Sources: Cleveland.com | Edited By – All Things Michael
CLEVELAND, Ohio – Biographers take volumes — and in some cases, multiple volumes — to tell a life story. Herb Ritts could do it with a single image.
The work of Ritts, who started his professional life as a still photographer and reluctantly segued into a music director before his death from complications of AIDS in 2002, is the subject of an exhibit at the Rock and Roll Hall of Fame and Museum, “Herb Ritts: The Rock Portraits,” which opens Friday, March 13.
The Ritts quote that opens the exhibit puts it into a nutshell:
“For me, a portrait is something from which you feel the person, their inner quality, what it is that makes them who they are.”
Ritts, who was only 50 when he died, was able to do that over and over. The clearest evidence is in the portraits themselves.

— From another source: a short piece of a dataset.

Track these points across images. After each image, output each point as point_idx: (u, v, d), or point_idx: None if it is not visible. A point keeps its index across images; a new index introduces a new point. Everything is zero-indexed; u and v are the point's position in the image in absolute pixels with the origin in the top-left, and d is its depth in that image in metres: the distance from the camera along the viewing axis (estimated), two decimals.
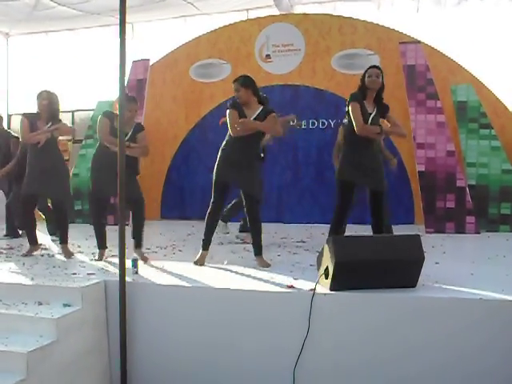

Thirty never before seen images of artists from Bjork (how on Earth do you get freckles when you’re a dark-haired native of Iceland?) to Courtney Love to Michael Jackson to Prince to James Taylor to Justin Timberlake show something else: trust.
Michael Jackson, Prince, k.d. lang,, Chris Isaak, Bono, Dizzy Gillespie and even Bruce Springsteen let down walls that show sides of them we rarely glimpse, and it’s all because they felt comfortable with Ritts.